Philippe Couillard s'est fait piler sur le corps dans l'affaire Fatima Houda-Pepin. Son leadership en gardera les traces mais les libéraux y ont gagné une position vendable lors des prochaines élections.

Le nouveau chef du PLQ a fait l'erreur de se braquer dans le dossier de la Charte des valeurs. Dans une déclaration qui se retourne contre lui il affirmait, en septembre dernier, qu'il faudrait «lui passer sur le corps» avant d'appuyer cette Charte qui sème la division.

La dissidence ostentatoire de la députée de LaPinière l'a forcé à un compromis un peu gênant. Non seulement, Mme Houda-Pepin ne s'est pas excusée devant le caucus, elle réintègre le comité qui prépare deux projets de loi, un sur les accommodements, l'autre sur la façon de freiner la montée de l'intégrisme (modification de la loi de la DPJ).

Surtout, le PLQ assouplit sa position et serait prêt, le cas échéant, à interdire les signes religieux chez les employés de l'état qui exercent l'autorité, soit les juges, les procureurs de la couronne, les policiers, gardiens de prison..tel que le suggérait le rapport Bouchard-Taylor.

Cet épisode démontre que le chef non-élu au Parlement peut se faire traverser sur une question de principe.

Philippe Couillard n'a pas démontré le flair d'un Jean Charest ou le contrôle que ce dernier exerçait sur son caucus. En neuf ans de pouvoir libéral, zéro voix dissidente, ce qui, au bout du compte, n'est pas nécessairement un signe de santé démocratique.

Dans l'entourage du chef de l'Opposition, on estime qu'il aurait été plus dommageable de perdre la seule députée musulmane à l'Assemblée nationale que de reculer temporairement. Les libéraux ont donc jeté du lest.

Philippe Couillard a sous-estimé la popularité de la Charte péquiste auprès de l'électorat, hors-Montréal et Québec. Il y a une vingtaine de députés des régions qui sont très heureux que Fatima ait brisé la ligne de parti sur cette question controversée.

Tout en reculant, le chef libéral a imposé deux balises importantes.

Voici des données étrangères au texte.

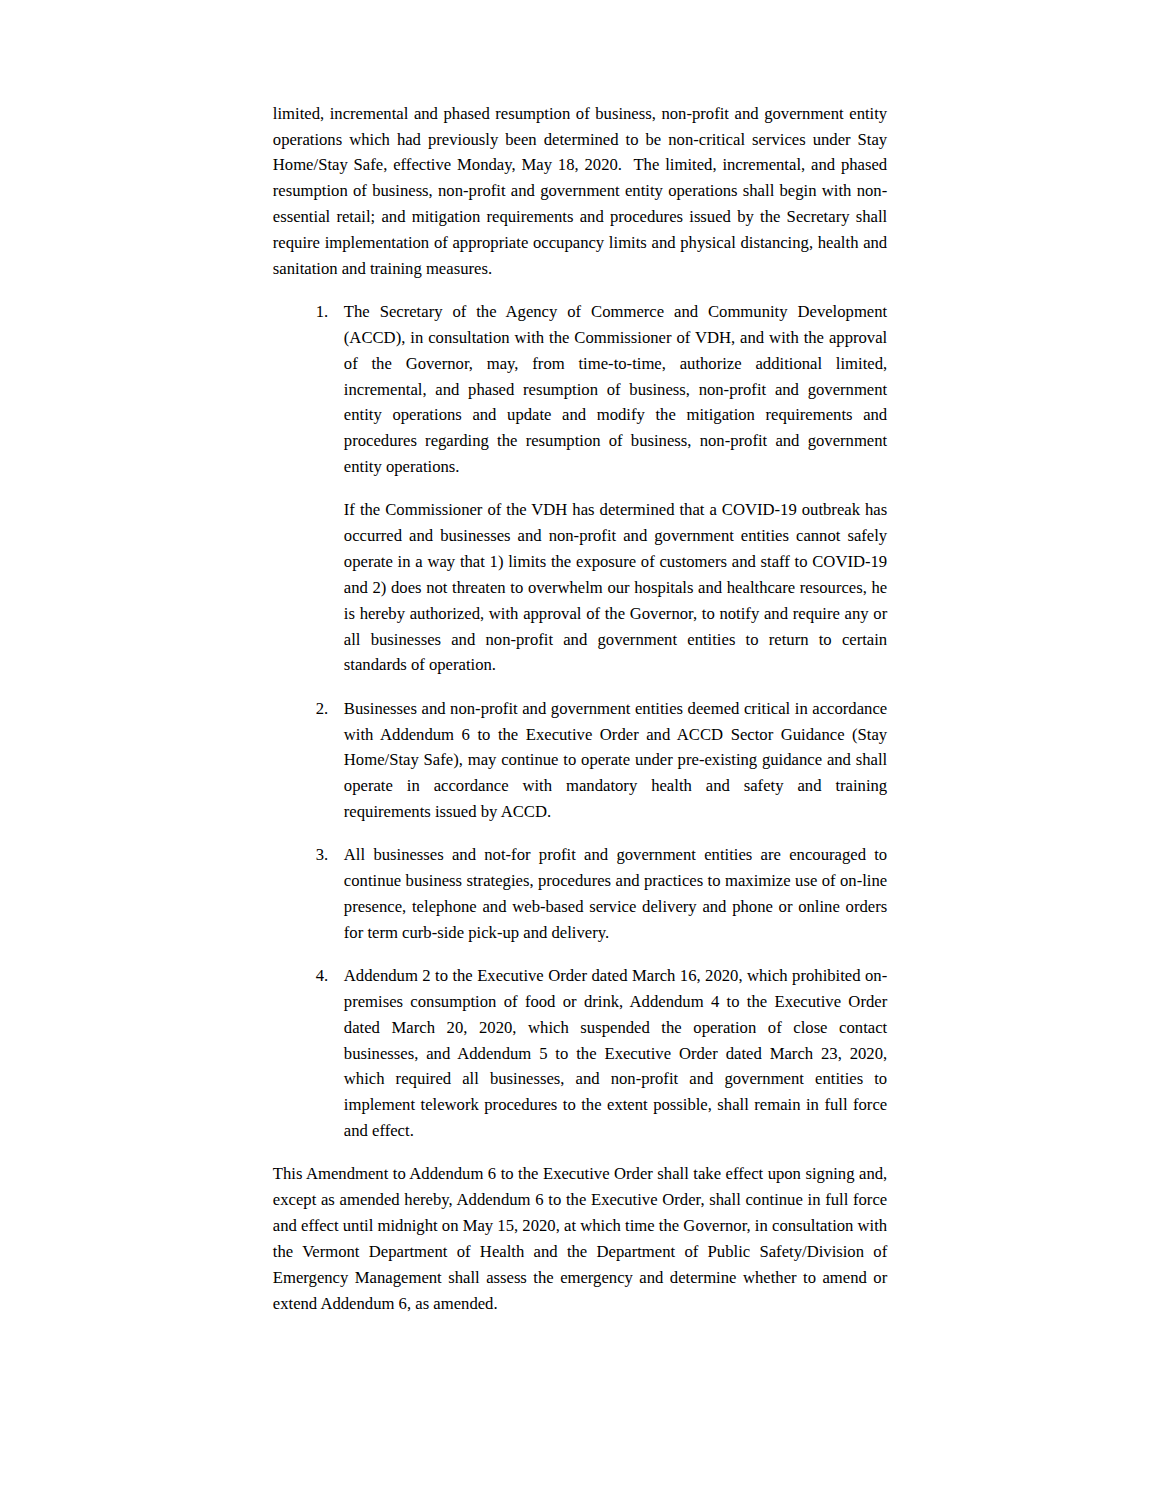limited, incremental and phased resumption of business, non-profit and government entity operations which had previously been determined to be non-critical services under Stay Home/Stay Safe, effective Monday, May 18, 2020. The limited, incremental, and phased resumption of business, non-profit and government entity operations shall begin with non-essential retail; and mitigation requirements and procedures issued by the Secretary shall require implementation of appropriate occupancy limits and physical distancing, health and sanitation and training measures.
The Secretary of the Agency of Commerce and Community Development (ACCD), in consultation with the Commissioner of VDH, and with the approval of the Governor, may, from time-to-time, authorize additional limited, incremental, and phased resumption of business, non-profit and government entity operations and update and modify the mitigation requirements and procedures regarding the resumption of business, non-profit and government entity operations.
If the Commissioner of the VDH has determined that a COVID-19 outbreak has occurred and businesses and non-profit and government entities cannot safely operate in a way that 1) limits the exposure of customers and staff to COVID-19 and 2) does not threaten to overwhelm our hospitals and healthcare resources, he is hereby authorized, with approval of the Governor, to notify and require any or all businesses and non-profit and government entities to return to certain standards of operation.
Businesses and non-profit and government entities deemed critical in accordance with Addendum 6 to the Executive Order and ACCD Sector Guidance (Stay Home/Stay Safe), may continue to operate under pre-existing guidance and shall operate in accordance with mandatory health and safety and training requirements issued by ACCD.
All businesses and not-for profit and government entities are encouraged to continue business strategies, procedures and practices to maximize use of on-line presence, telephone and web-based service delivery and phone or online orders for term curb-side pick-up and delivery.
Addendum 2 to the Executive Order dated March 16, 2020, which prohibited on-premises consumption of food or drink, Addendum 4 to the Executive Order dated March 20, 2020, which suspended the operation of close contact businesses, and Addendum 5 to the Executive Order dated March 23, 2020, which required all businesses, and non-profit and government entities to implement telework procedures to the extent possible, shall remain in full force and effect.
This Amendment to Addendum 6 to the Executive Order shall take effect upon signing and, except as amended hereby, Addendum 6 to the Executive Order, shall continue in full force and effect until midnight on May 15, 2020, at which time the Governor, in consultation with the Vermont Department of Health and the Department of Public Safety/Division of Emergency Management shall assess the emergency and determine whether to amend or extend Addendum 6, as amended.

D'abord l'interdiction des signes religieux visibles doit se faire en respectant les deux Chartes des droits, celle du Québec et celle d'Ottawa.

Deuxièmement, le PLQ demeure opposé farouchement à l'utilisation de la clause dérogatoire, une position qui les distingue de la CAQ.

Le gouvernement Charest avait voulu obliger les fonctionnaires à travailler à visage découvert. Déjà là, cette interdiction avait soulevé des objections de la Commission des droits de la personne qui avait ajouté des critères de sécurité et de communication.

L'obligation de respecter les Chartes dessine donc un corridor juridique très étroit. Au bout du compte, on réalisera peut-être que c'est une voie de garage qui a permis de gagner du temps.

Les députés et candidats libéraux auront, pour leur part, une position plus défendable devant leurs électeurs lors des élections du printemps.

La CAQ, Québec solidaire, et maintenant le PLQ, se rapprochent sur ce que devrait être la Charte des valeurs, pendant que le gouvernement demeure aussi rigide.